Concern over closure of local mental health beds
By Maurice Garvey
YOUTH groups in Ballyfermot have expressed concern that the closure of mental health beds in Cherry Orchard Hospital could mean that vulnerable youths will not have access to in-patient services over the summer.
Up to 11 of the 22 beds at the Linn Dara Child and Adolescent Mental Health Service facility were cut by the HSE due to personnel shortages.
The move has not been well received in the area, with objections by local councillors, and a protest taking place outside the facility on Monday by People Before Profit TD’s Brid Smith and Gino Kenny.
Family Matters Area Based Childhood (ABC) in Ballyfermot has been working with youth steering group D10 Be Well to respond to youth mental health issues.
In 2015, they completed research with 770 young people and 80 services in Ballyfermot which discovered that many young people are struggling with anxiety, severe stress and depression.
Worryingly, the survey revealed that many youth are unable to access services, including counsellors, primary care, and specialist services, in a timely manner.
The survey found crisis response and stabilisation services for young people are insufficient, particularly at key times such as evenings and weekends.
Amanda McCoy, Chair of D10 Be Well Youth Steering group said: “We are very concerned about the closure of beds in Linn Dara. These beds are essential for young people in distress, who need more specialist care than the community-based supports can offer.
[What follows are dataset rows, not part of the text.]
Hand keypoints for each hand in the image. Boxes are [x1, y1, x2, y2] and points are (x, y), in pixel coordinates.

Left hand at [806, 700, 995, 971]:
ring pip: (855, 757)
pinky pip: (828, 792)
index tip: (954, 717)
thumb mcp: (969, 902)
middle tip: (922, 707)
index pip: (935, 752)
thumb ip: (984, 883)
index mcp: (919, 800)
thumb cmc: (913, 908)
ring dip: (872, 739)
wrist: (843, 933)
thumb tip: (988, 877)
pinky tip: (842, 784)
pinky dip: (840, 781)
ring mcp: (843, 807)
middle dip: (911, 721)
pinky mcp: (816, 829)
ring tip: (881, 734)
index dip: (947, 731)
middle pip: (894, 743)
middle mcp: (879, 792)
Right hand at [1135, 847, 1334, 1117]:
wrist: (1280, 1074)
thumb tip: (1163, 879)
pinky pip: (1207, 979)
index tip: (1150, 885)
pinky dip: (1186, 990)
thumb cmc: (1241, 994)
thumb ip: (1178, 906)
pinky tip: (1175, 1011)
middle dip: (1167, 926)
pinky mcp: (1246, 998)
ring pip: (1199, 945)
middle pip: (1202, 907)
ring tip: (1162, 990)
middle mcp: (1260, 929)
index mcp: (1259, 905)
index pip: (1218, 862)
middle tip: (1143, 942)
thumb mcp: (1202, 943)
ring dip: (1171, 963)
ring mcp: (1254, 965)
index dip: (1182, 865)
Where will young people who need in-patient care go during the summer months?”
Sinn Féin councillor Daithí Doolan said the “scandalous” cut arrives on recent reports of “children being placed in overcrowded adult wards without even a bed.”
“The idea that we will have fewer beds for young people in mental health distress is shocking,” he said.
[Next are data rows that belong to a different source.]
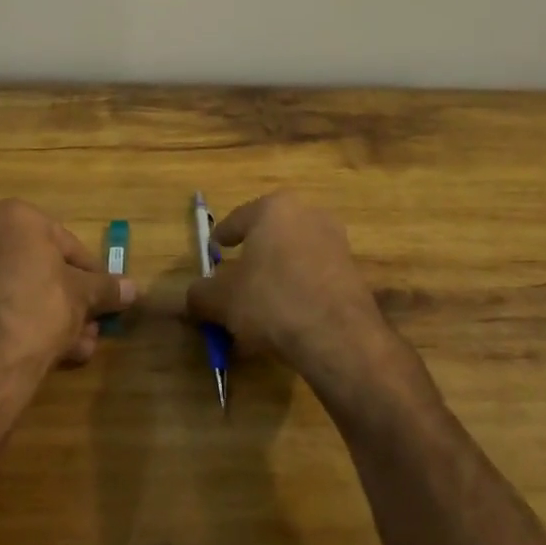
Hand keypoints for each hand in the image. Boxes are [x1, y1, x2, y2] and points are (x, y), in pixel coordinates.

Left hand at [0, 200, 134, 388]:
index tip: (107, 298)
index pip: (68, 243)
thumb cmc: (38, 309)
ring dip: (52, 315)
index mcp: (14, 217)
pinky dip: (22, 323)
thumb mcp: (83, 296)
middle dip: (70, 298)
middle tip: (92, 325)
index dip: (93, 274)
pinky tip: (49, 354)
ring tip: (78, 347)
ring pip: (20, 290)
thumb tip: (133, 288)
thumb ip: (107, 288)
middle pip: (41, 266)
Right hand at [185, 192, 399, 392]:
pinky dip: (298, 290)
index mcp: (274, 208)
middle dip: (253, 256)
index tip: (214, 251)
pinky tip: (287, 318)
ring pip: (293, 256)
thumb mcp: (222, 300)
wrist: (338, 336)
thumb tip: (193, 298)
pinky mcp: (353, 270)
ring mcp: (336, 241)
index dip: (222, 237)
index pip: (238, 219)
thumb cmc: (272, 301)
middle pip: (270, 235)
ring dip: (277, 274)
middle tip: (236, 279)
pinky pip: (314, 276)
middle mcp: (308, 214)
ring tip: (260, 304)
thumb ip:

Over the last two years Family Matters and D10 Youth Steering Group have been working on a new model to address mental health in the community.
They acknowledge the need to educate young people on the issue, and say inclusion of family members, teachers and youth workers is vital for recovery programmes.
The model focuses on improving care pathways with specialist services for young people who need more specialist support.